Jun. 12, 2005 - Whenever Sherry Tuttle sees white flesh when she and her fishing crew are filleting the day's king salmon catch, it's celebration time.

Catching a white king salmon is a treat. The fish make up less than 5 percent of her catch, and many of her East Coast customers covet the variation of the great king.

"I have a lot of chefs who would like me to send them nothing but white king salmon," said Tuttle of Rose Fisheries in Sitka. "On the West Coast, if they accidentally get one, they don't like it."

White king salmon, sometimes referred to as ivory kings, are fast becoming the new, gotta-have salmon dish in East Coast restaurants.

Michael Mullen, sous-chef at Harry's Savoy Grill and Ballroom in Wilmington, Del., loves to see them in the mix.

"The different color ... it's intriguing," he said. "The ivory seems more special around here; nobody here uses white king."

People across the board -- even in Alaska -- seem to love them or hate them, said 10th and M Seafoods' Dannon Southall.

"We've got a few select people who love them and want us to hold on to them," he said. "Then we have some who come in and say, 'What the heck do you have here?' Some stores think they have some kind of disease. If they've not seen them before, they freak out. But if they know about them, they drool over them."

Over the past couple of years, especially, white king salmon has become a much-awaited culinary delight for many salmon lovers. Unfortunately, fishermen can't offer their customers a steady supply of the fish.

On the surface, the white kings look exactly like any other king. Like a Cracker Jack prize, you don't truly know what you have till you open it up.

Salmon of all types get their pink and red flesh through a pigment called astaxanthin, a member of the carotenoid family. Astaxanthin is found at various levels in most sea critters. It's what makes lobster shells red, for example. It's also found in shrimp, krill and algae, which are good dinner fare for salmon.

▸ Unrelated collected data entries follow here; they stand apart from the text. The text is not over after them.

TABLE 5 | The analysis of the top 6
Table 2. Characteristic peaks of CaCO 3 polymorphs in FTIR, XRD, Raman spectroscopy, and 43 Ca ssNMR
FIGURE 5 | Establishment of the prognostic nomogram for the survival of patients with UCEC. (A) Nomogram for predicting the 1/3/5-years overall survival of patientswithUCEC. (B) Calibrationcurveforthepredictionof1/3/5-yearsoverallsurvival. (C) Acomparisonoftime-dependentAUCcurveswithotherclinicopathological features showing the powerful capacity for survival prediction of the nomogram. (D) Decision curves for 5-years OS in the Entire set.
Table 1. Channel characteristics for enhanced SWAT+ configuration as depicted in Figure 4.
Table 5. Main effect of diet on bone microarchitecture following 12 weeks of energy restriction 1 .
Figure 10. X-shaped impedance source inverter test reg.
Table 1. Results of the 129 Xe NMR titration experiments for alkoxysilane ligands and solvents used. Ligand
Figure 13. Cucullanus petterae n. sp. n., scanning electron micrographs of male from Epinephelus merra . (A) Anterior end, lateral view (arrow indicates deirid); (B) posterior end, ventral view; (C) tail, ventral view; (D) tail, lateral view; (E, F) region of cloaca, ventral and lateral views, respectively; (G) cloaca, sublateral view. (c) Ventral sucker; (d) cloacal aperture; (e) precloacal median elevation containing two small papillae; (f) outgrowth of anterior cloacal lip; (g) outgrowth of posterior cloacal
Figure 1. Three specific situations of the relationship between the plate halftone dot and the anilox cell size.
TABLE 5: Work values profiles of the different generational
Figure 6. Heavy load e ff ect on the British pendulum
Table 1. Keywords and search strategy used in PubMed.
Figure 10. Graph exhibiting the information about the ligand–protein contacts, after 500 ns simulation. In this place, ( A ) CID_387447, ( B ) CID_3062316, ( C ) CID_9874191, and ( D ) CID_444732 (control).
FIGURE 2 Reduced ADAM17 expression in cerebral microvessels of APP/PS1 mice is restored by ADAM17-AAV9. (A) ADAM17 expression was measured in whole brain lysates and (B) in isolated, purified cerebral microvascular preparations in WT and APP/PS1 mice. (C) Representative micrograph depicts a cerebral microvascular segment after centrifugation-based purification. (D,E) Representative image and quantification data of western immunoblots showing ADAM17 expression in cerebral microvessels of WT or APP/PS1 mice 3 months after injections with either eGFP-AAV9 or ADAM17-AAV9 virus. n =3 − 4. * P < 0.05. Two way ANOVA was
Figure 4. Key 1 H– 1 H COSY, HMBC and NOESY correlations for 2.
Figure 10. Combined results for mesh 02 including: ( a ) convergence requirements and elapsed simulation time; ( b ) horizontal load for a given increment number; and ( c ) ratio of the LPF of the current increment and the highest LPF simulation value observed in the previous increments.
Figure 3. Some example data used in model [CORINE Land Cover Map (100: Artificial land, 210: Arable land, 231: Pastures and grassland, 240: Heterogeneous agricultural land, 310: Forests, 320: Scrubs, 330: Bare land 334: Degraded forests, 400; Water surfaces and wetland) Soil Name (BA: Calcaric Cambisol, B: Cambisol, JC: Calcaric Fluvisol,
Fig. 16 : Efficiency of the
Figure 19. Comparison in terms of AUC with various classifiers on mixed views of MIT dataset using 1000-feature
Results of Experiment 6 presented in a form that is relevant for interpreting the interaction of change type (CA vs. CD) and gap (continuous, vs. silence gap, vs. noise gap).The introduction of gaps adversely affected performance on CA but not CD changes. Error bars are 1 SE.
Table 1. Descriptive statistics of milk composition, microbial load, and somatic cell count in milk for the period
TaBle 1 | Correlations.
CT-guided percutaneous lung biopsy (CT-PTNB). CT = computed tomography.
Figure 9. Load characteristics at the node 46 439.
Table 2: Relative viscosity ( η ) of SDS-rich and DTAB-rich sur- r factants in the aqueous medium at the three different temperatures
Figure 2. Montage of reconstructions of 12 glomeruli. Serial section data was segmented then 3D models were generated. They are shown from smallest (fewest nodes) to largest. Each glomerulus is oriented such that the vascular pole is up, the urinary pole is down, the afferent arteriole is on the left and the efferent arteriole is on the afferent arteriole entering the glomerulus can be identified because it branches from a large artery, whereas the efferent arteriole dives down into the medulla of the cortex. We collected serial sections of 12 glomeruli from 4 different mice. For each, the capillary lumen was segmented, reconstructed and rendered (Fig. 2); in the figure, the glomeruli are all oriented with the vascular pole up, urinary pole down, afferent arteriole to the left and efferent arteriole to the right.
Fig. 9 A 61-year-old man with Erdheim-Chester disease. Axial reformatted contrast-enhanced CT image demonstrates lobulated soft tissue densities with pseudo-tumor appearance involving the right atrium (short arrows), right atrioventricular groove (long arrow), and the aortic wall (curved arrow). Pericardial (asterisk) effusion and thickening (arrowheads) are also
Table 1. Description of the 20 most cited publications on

Astaxanthin is also sold in natural health stores as a human antioxidant, relieving arthritis or joint pain.

But some king salmon cannot absorb astaxanthin, leaving their flesh a smooth ivory shade.

White kings should not be confused with being an albino, which would affect the coloration of the skin and eyes.

White kings make up only about 5 percent of the total king population, said Randy Rice, a biologist with the Alaska Seafood Marketing Institute. They are found primarily in Southeast Alaska waters, though a few have been reported in the Pacific Northwest and western Canada.

Fishmongers never know how much white they'll get, if any. A 1,300-pound king salmon shipment to 10th and M in late May had 200 pounds of white kings, Southall said. Other days, the store may get one white in an entire shipment.

White kings are touted as a milder, more delicate fish when compared to their redder counterparts.

"They do taste different," Southall said. "They're richer in taste. You can definitely tell the difference. I love 'em."

Research has shown that there are no significant differences in muscle compositions of moisture, protein or lipid.

"Some people swear they're better, and some people swear they're worse," Rice said. "Nutritional analysis shows there's no difference between the two. Most scientific people say there's no difference, besides the color."

White kings haven't always been so easy to sell. Tuttle said that a few years ago, she would get up to 60 cents less per pound compared to the typical red king. So she used to keep them for herself. That won't fly anymore.

Her customers have to come first. Sous-chef Mullen is among the grateful.

"The ivory king cooks up nice," he said. "It stays together a bit more than the red."

One of his favorite dishes: pan-seared ivory king wrapped in a nori wrap.

It offers a beautiful color contrast, he said.

Asked if the kitchen had ever served white and red king in one dish, Mullen said, "No, but that's not a bad idea. Hmm, I'm thinking of a couple of combinations right now."